The ongoing transformation of work, along with a historically hot labor market and advancement in artificial intelligence, has compelled companies to start redesigning offices, allowing for more remote work and taking a hard look at what an office space should ultimately be.
The new normal
As their fully remote workers began returning to the office last year, Uber Technologies Inc. opened a new San Francisco headquarters with large outdoor terraces, a wellness center, operable windows and natural light. The new office headquarters for Marriott International Inc., opened in 2022, features multiple communal spaces and has design features aimed at conjuring more of a home than an office, like multiple couches and a fireplace.
Kirschner, who advises executive teams on post-pandemic workplace strategies and optimization of real estate, says the office of the future continues to evolve, but many concepts that dominated American work life for decades are dying a quick death. The cubicle, for one, is on the way out, as companies now see a diverse mix of space with private offices, workstations and semi-private booths as more amenable to worker productivity and efficiency.
A recent US Chamber of Commerce survey of commercial architects, builders and property owners and managers found that the biggest office building design changes expected were for more flexible workspaces, improved ventilation and social distancing, and allowing for more remote and hybrid work.
"There's going to be a lot of adjustment in the sector for the foreseeable future as we settle into a new normal," said Curtis Dubay, the Chamber's chief economist. "The office going forward is not going to look like it did."
There will be more collaborative spaces but less space in general, fewer corner offices, and more offices built in urban core areas around amenities workers want, Dubay said. Companies that do not update their offices will likely face recruiting and retention challenges.

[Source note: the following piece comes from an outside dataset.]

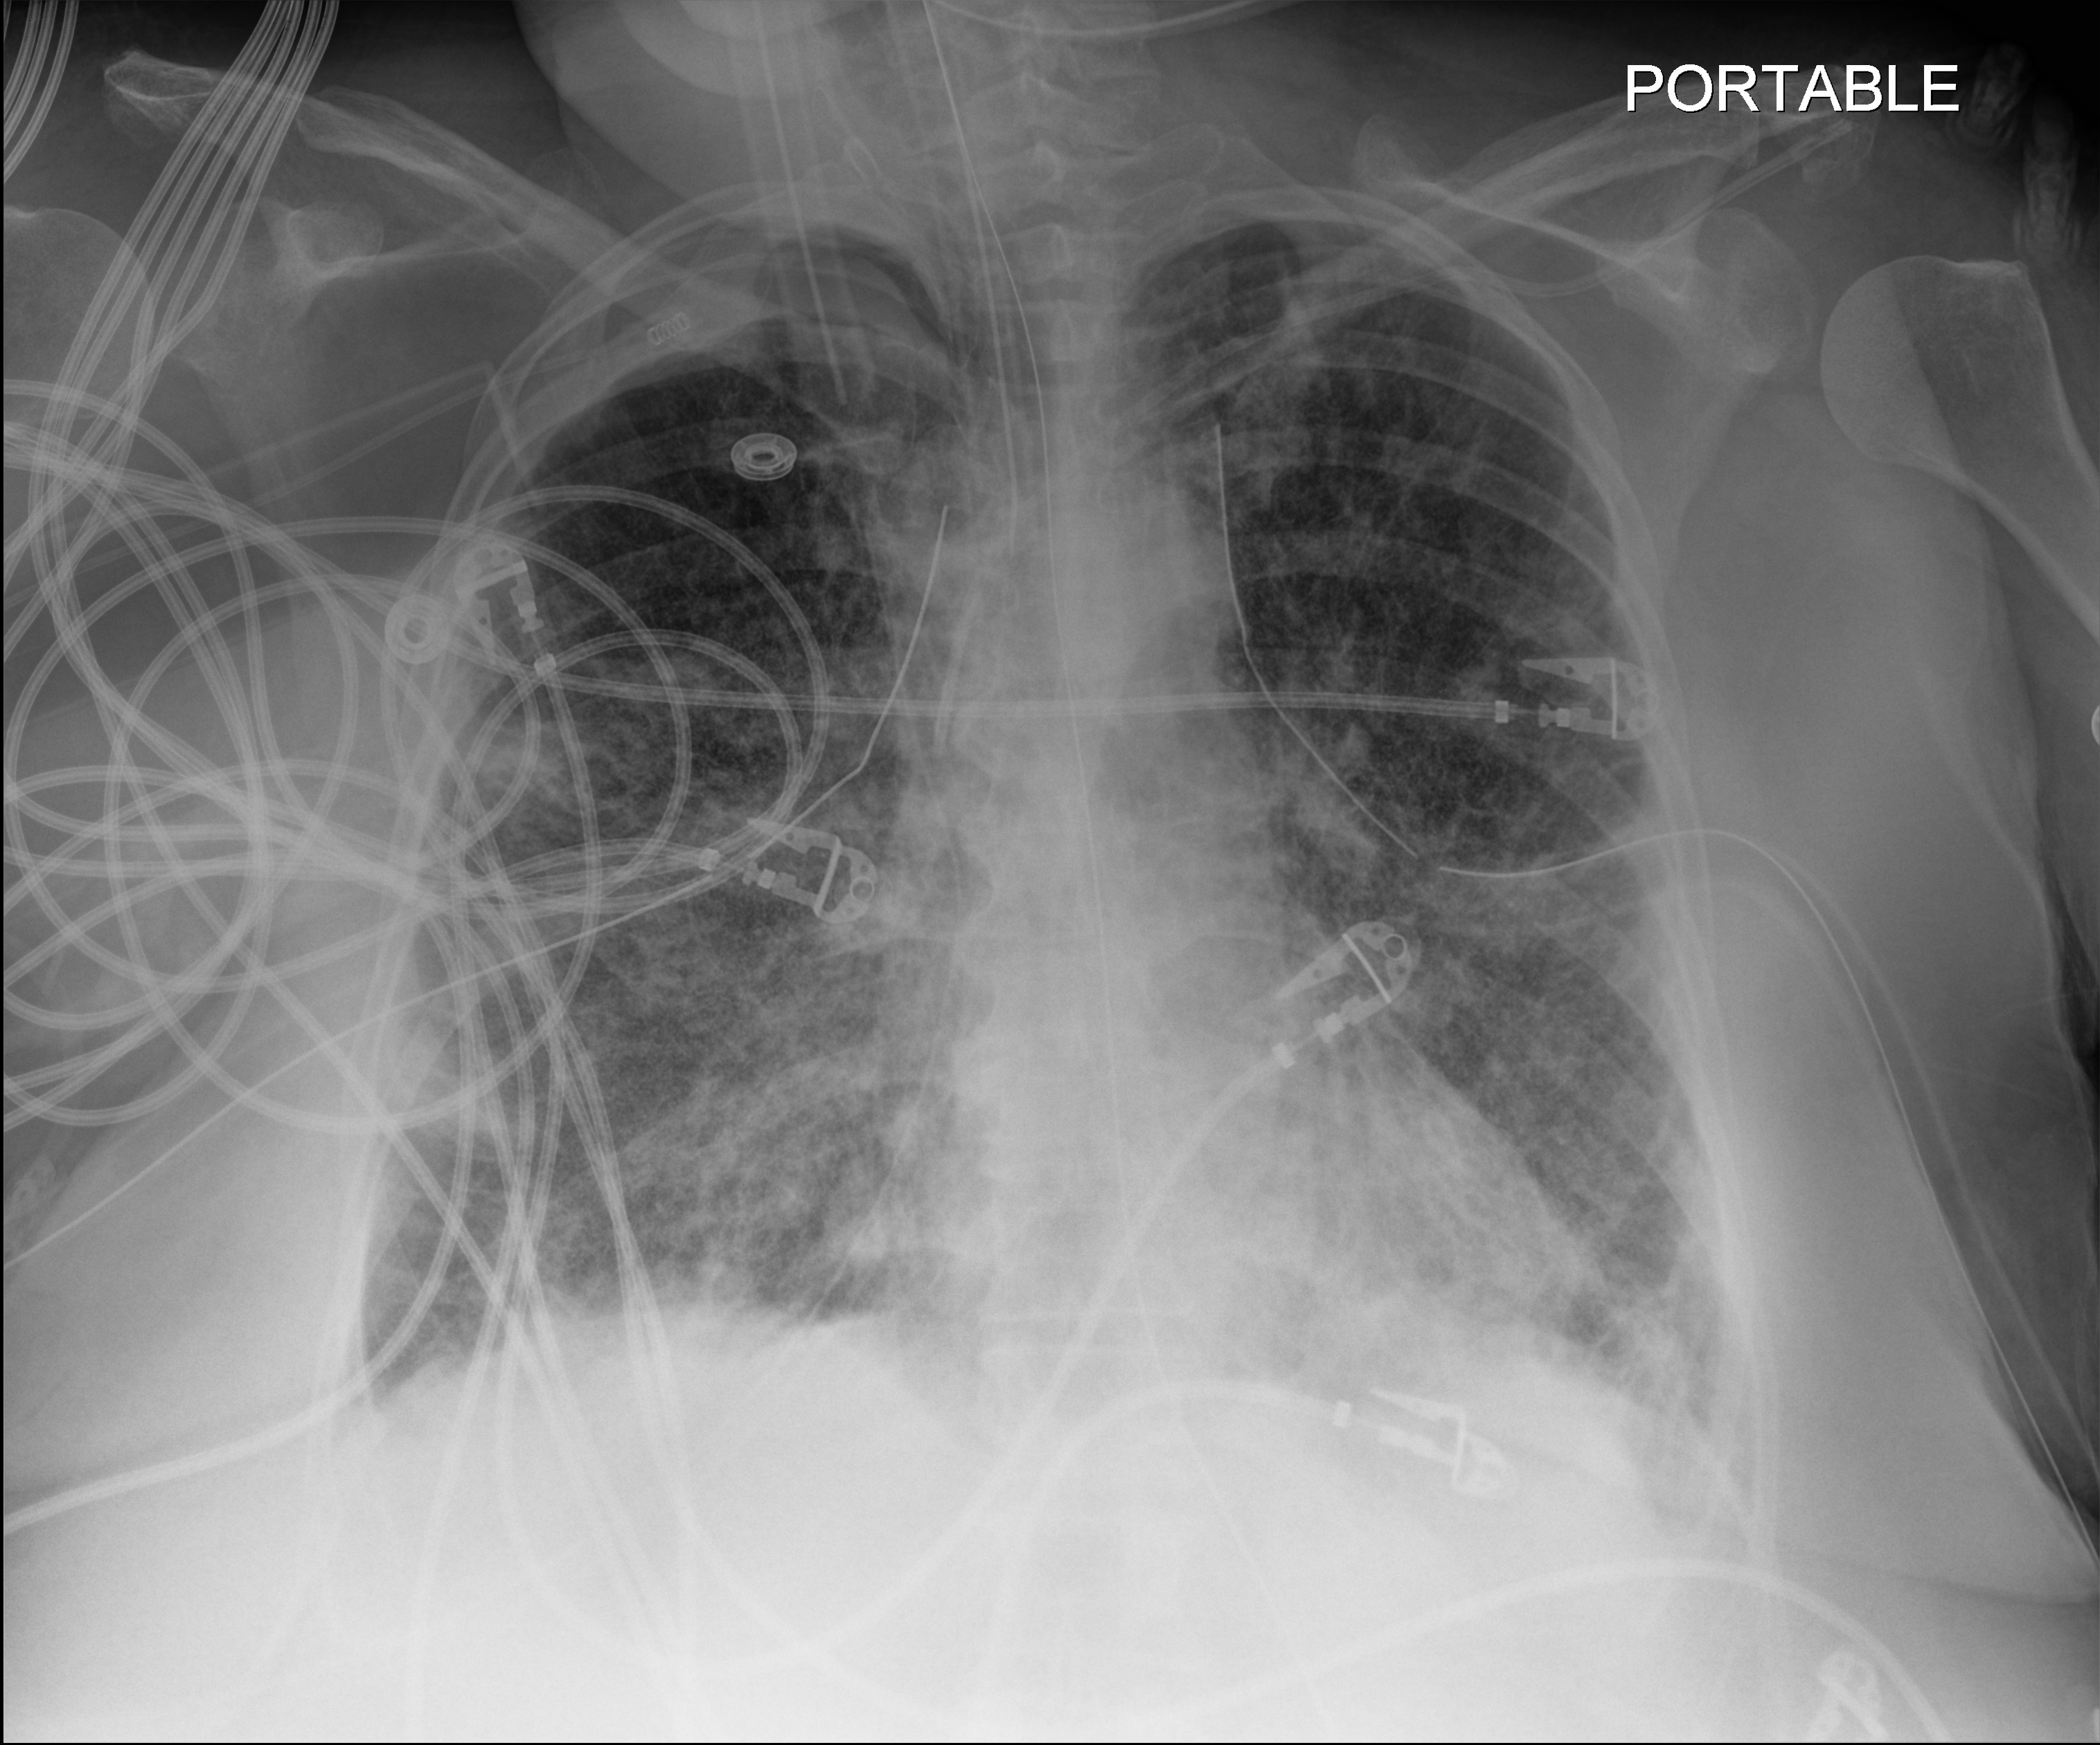
Bedside chest radiograph (digital radiography). Patient hospitalised with COVID-19; female, aged 60–74 years.
From the hospital-stay record, not from the radiograph (when in the stay this image was taken is not recorded):
- admitted to intensive care during this hospital stay: yes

"Companies want workers back because it's hard to monitor what they're doing when they're working remotely, and it's very hard to build a cohesive office culture with aligned goals when people are remote," Dubay said.
Productivity questions
Most successful companies see the need to offer employees flexibility but also value time spent in the office, where collaboration works best and productivity is improved.
A recent working paper from economists at the Federal Reserve Bank of New York that studied call-center workers at a Fortune 500 retailer found that remote workers answered 12% fewer calls per hour than on-site workers. The reasons for the difference remain unclear.

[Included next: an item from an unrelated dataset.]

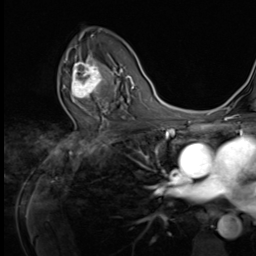
Breast MRI (dynamic contrast-enhanced), one axial slice; position 41 of 64 along the scan axis; cropped to one breast; dynamic contrast-enhanced series, time point 2 of 9 at this slice position (early post-contrast); 3 T; TE 1.5 ms, TR 4.7 ms; 2.5 mm slice thickness; 256 × 256 image matrix, field of view 215 × 215 mm. Female patient.
Outlined on this slice (semi-automatically segmented with operator editing):
- enhancing-tissue mask used for the functional tumour volume (all voxels passing the contrast-enhancement thresholds inside the analysis volume; usually the tumour): bounding box (x1, y1, x2, y2) in pixels: (64, 53, 108, 105)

"It's possible that any worker would be less productive at home," Natalia Emanuel and Emma Harrington, the paper's authors, wrote in a June 20 post. "Yet it's also possible that less productive workers chose remote jobs."
The overall impact of remote work on productivity remains debatable, according to a Goldman Sachs analysis of work-from-home studies, which found it could reduce worker productivity by 18% or actually increase it by 13%.
Office investments
While the productivity impacts remain murky, the best way for collaborative work to get done is in person, said Peter Cappelli, a management professor at the University of Pennsylvania's Wharton School.

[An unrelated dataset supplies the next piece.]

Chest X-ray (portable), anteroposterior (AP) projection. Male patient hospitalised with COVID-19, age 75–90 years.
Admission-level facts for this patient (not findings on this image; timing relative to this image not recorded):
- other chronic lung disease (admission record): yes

"If you care about performance and productivity you're going to be pushing that," Cappelli said.
Very few companies are making the investment in offices more conducive to productivity, he said, and even fewer are clearly making the case to employees why it is important for them to return to the office, even for a few days each week.
"If you want to bring people back, it's not like bringing them back from vacation," Cappelli said. "You need to start with the proposition of why you want to bring people back, you need evidence. What I see mainly is just ramping up the threats."